• **Task description**
As soon as the line containing "knife block: none" appears, start repeating lines exactly and continue to the end of the entries; please skip pictures.

• **The input**
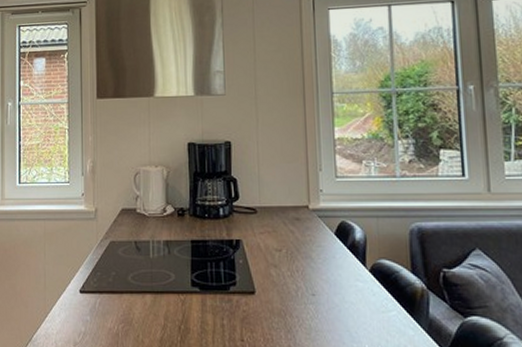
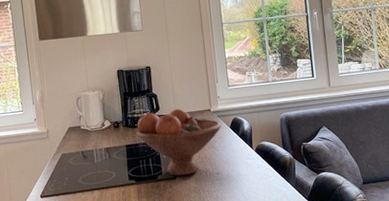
fruit bowl: none [206,200,322,292] -> present [136,108,221,176]

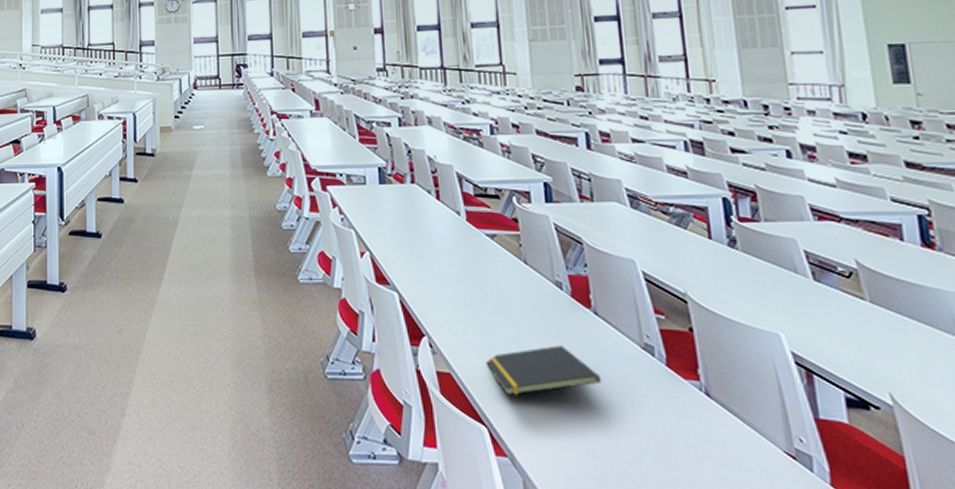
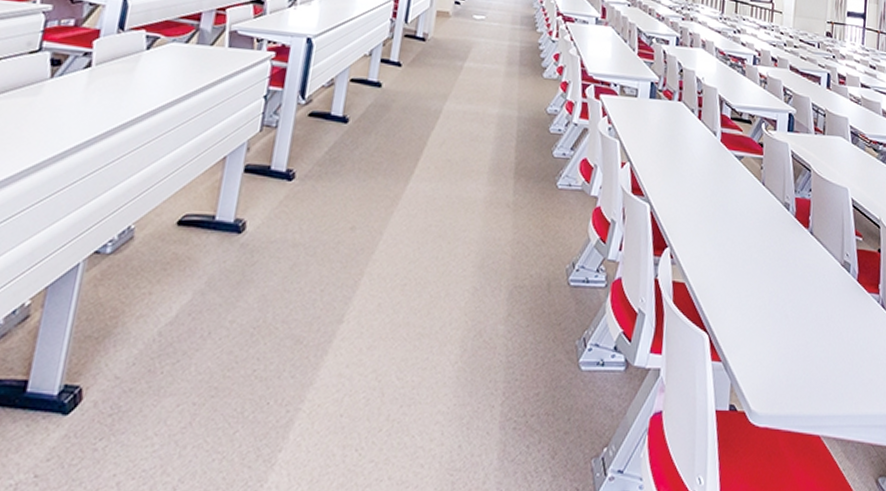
notepad: present [486,345,602,395] -> none [716,260,808,305]

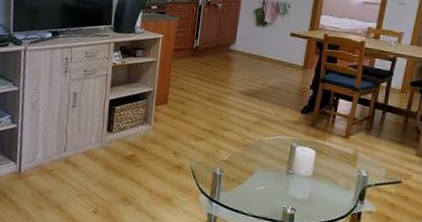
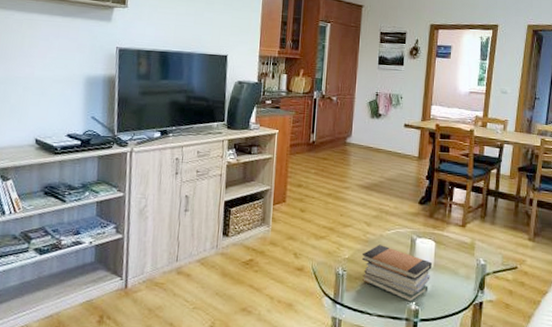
book stack: none [239,149,311,207] -> present [361,245,432,302]

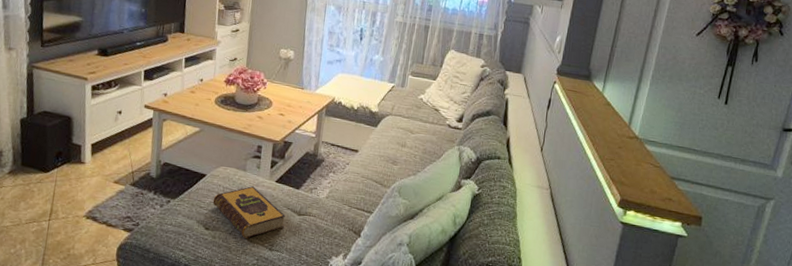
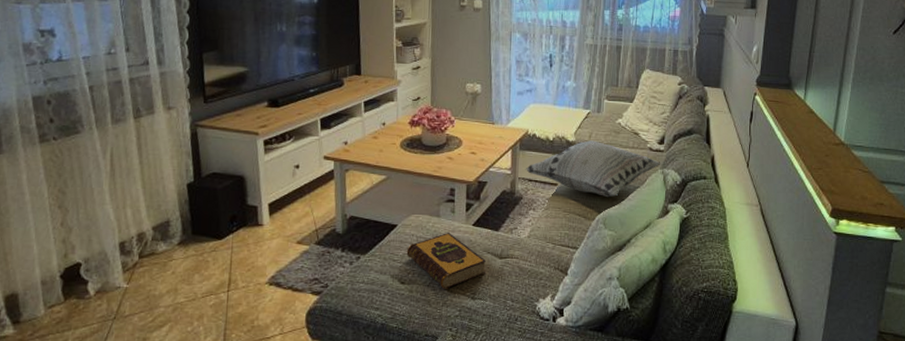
decorative pillow: none [328,112,458,168] -> present [525,140,661,198]

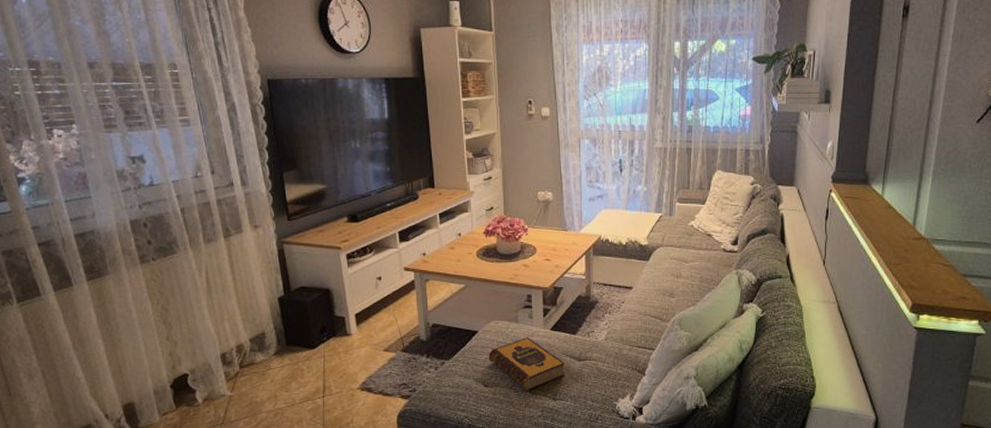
decorative pillow: present [525,140,661,198] -> none [599,243,735,299]

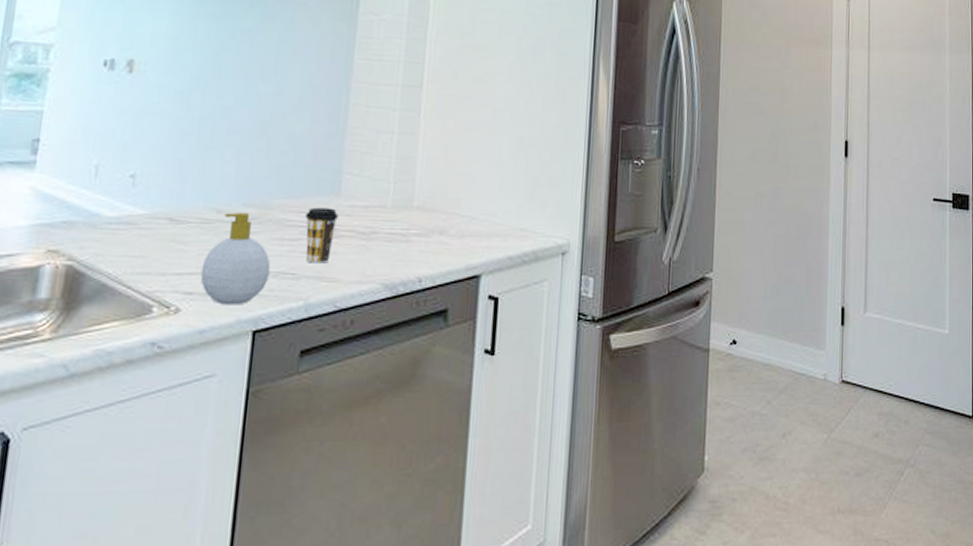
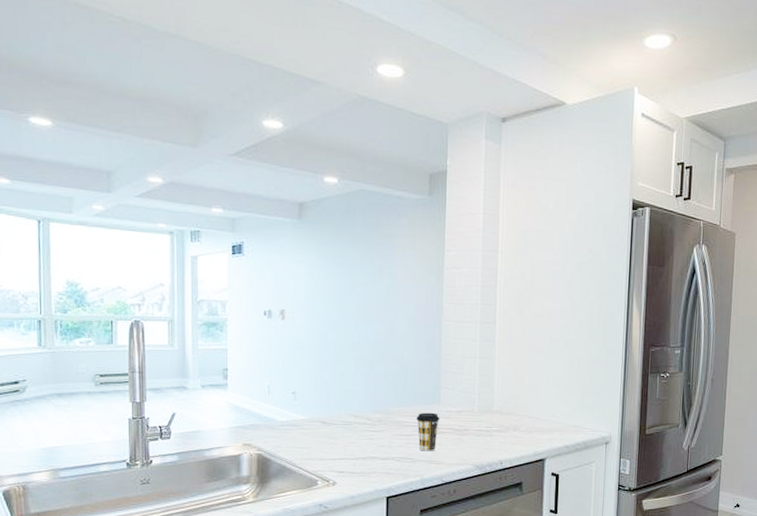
soap bottle: present [200,211,271,305] -> none [347,416,395,480]

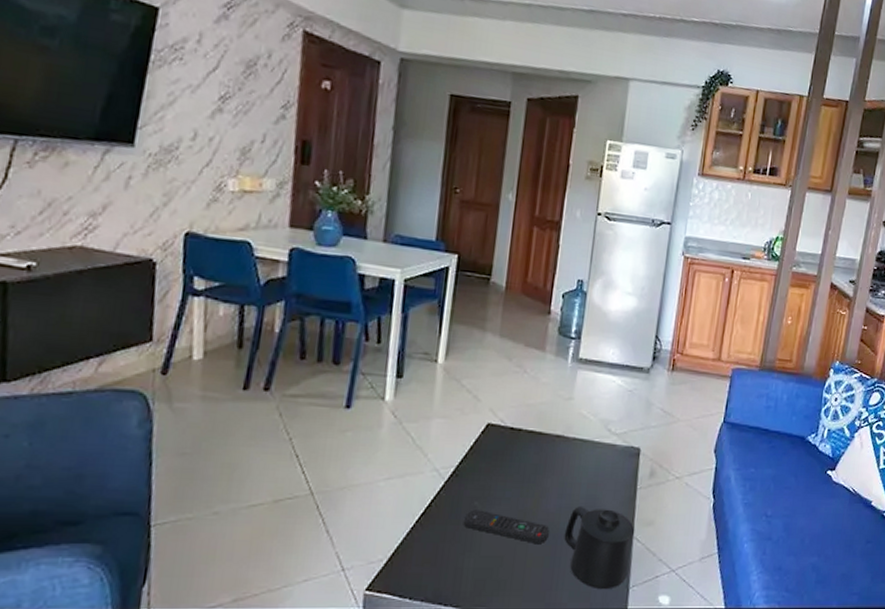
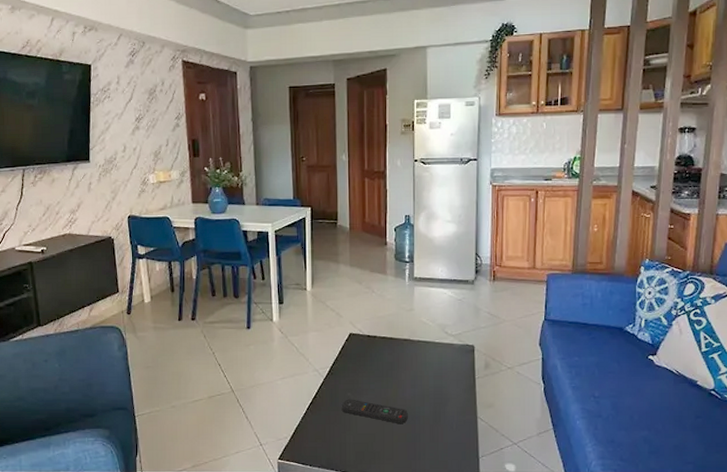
mug: present [564,505,635,590] -> none [420,393,478,459]

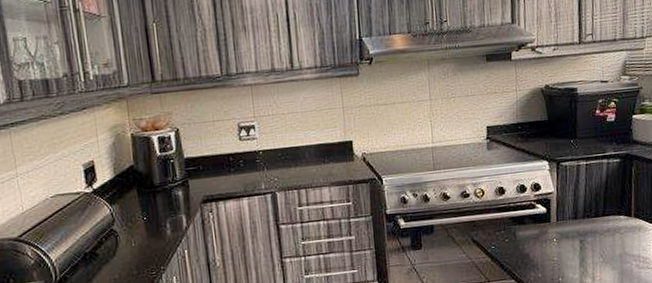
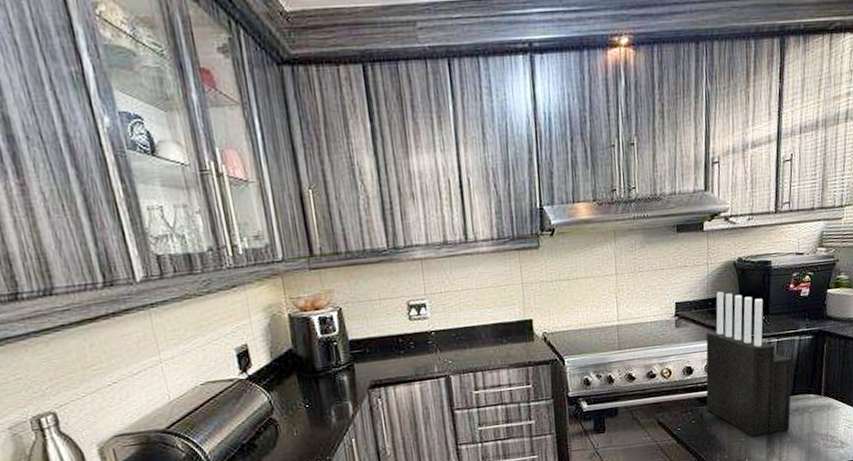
knife block: none [517,116,602,257] -> present [706,291,792,437]

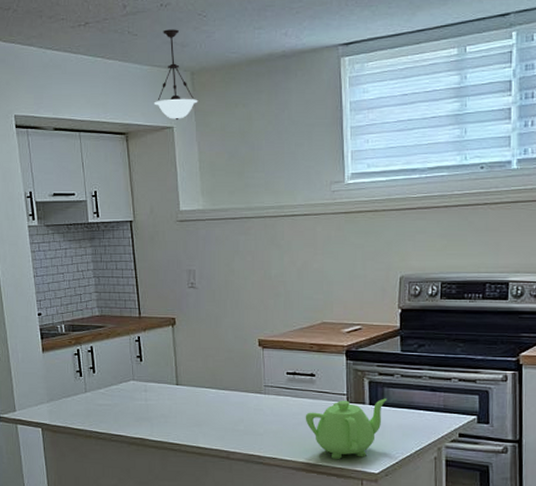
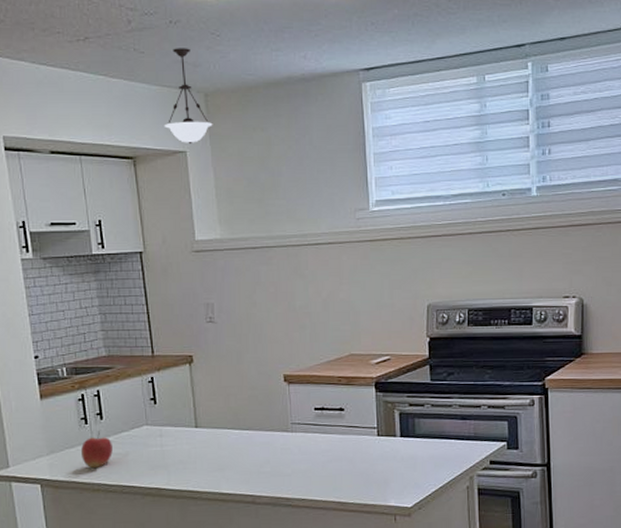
apple: none [76,383,103,417] -> present [81,431,113,469]
teapot: present [305,398,387,460] -> none [335,429,419,497]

• **Solution**
knife block: none [517,116,602,257] -> present [706,291,792,437]

apple: none [76,383,103,417] -> present [81,431,113,469]
teapot: present [305,398,387,460] -> none [335,429,419,497]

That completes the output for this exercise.